Wednesday, 5 May 2010

Aberdeen Asset Management: shares flying high in the friendly astral sky!

Right, Aberdeen. What's going on with that firm?

Well, Martin Gilbert, chief executive of Aberdeen, has been telling anyone who will listen that the firm has hit record highs in profits and assets under management. Apparently, he is seeing strong inflows into equities. Aberdeen shares are at 145.8 pence now. (The price might have changed since I tapped that shit into my laptop. You know how these things change, don't you? I'm sure you're a man or a woman or a hermaphrodite of the world). Flying high!

I have been speaking to Mr Gilbert. This is what he told me: 'Mikey, our shares are flying high! (Marty, man, in the friendly astral sky, I presume?) Where else, Mikey? Where else? (How do you do it, man? In these evil times, how do you do it?) Mike, the secret is: you've got to have faith. (Faith in Big Herb?) In Big Herb. In Ganesh the elephant god. And the ghosts of the dead financiers. All that crowd. (But you've got to believe in yourself as well.) Of course. That goes without saying. I believe in myself. I know that when the going gets tough, I have the strength to keep moving on. I learnt that in the desert. Never stop! Never look back! And - never, never, never, never, never fall down and roll around in the sand, crying your little eyes out until there are no rivers of tears left to cry. (But you can roll around in the sand for relaxation purposes, surely.) Michael, there's nothing wrong with that at all. If business is good, if the money is coming in, there is no harm in taking some time out to roll around in the sand. (And you've done this, yeah, Marty?) Sure, I've done it. I know how to let my hair down. But the point I'm making is, you shouldn't do it out of despair. (Well, no.) I've known men, good men, who have lost a bit of money, then lost their minds. They go into the desert to escape. And no one ever hears from them again. (That's sad.) It is sad, Michael. It is very sad. They just roll away, for days and months and years. Rolling, rolling, rolling. And if they burn at all, they burn up. Reduced to ashes. "I once knew a madman who thought the end of the world had come. He was a painter - and engraver. I had a great fondness for him. I used to go and see him, in the asylum. I'd take him by the hand and drag him to the window. Look! There! All that rising corn! And there! Look! The sails of the herring fleet! All that loveliness! He'd snatch away his hand and go back into his corner. Appalled. All he had seen was ashes." (There's a lesson in that for all of us, Marty.) Yes.

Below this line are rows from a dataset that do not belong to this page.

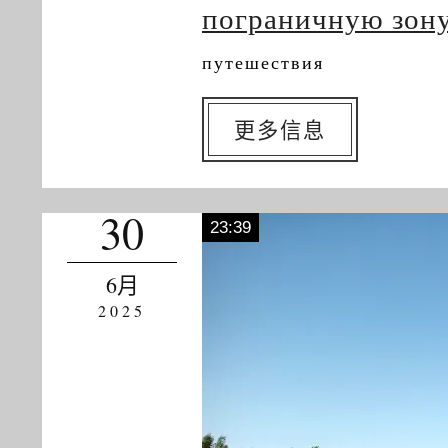
пограничную зону
путешествия
更多信息
30
23:39
6月
2025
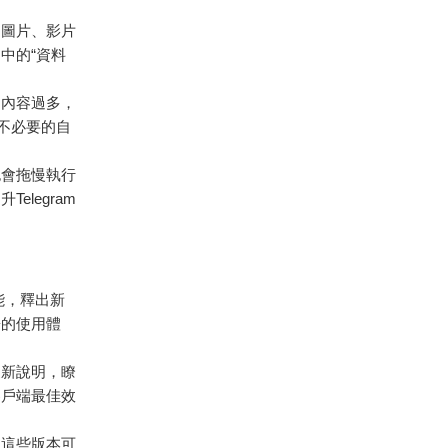
是圖片、影片
中的“資料
的內容過多，
不必要的自
也會拖慢執行
legram
能，釋出新
暢的使用體
更新說明，瞭
客戶端最佳效
但這些版本可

Are we to look at their ashes, swirling in the desert wind? Or should we look away? Shouldn't we focus on the desert sun, astral sun, giver of life? (Yes, we should.) I know we should, Michael. Those sad desert rollers only have themselves to blame. We will not pay them any attention. Let them roll to oblivion. We will not miss them.'

Mr Gilbert talks a lot of sense, don't you think?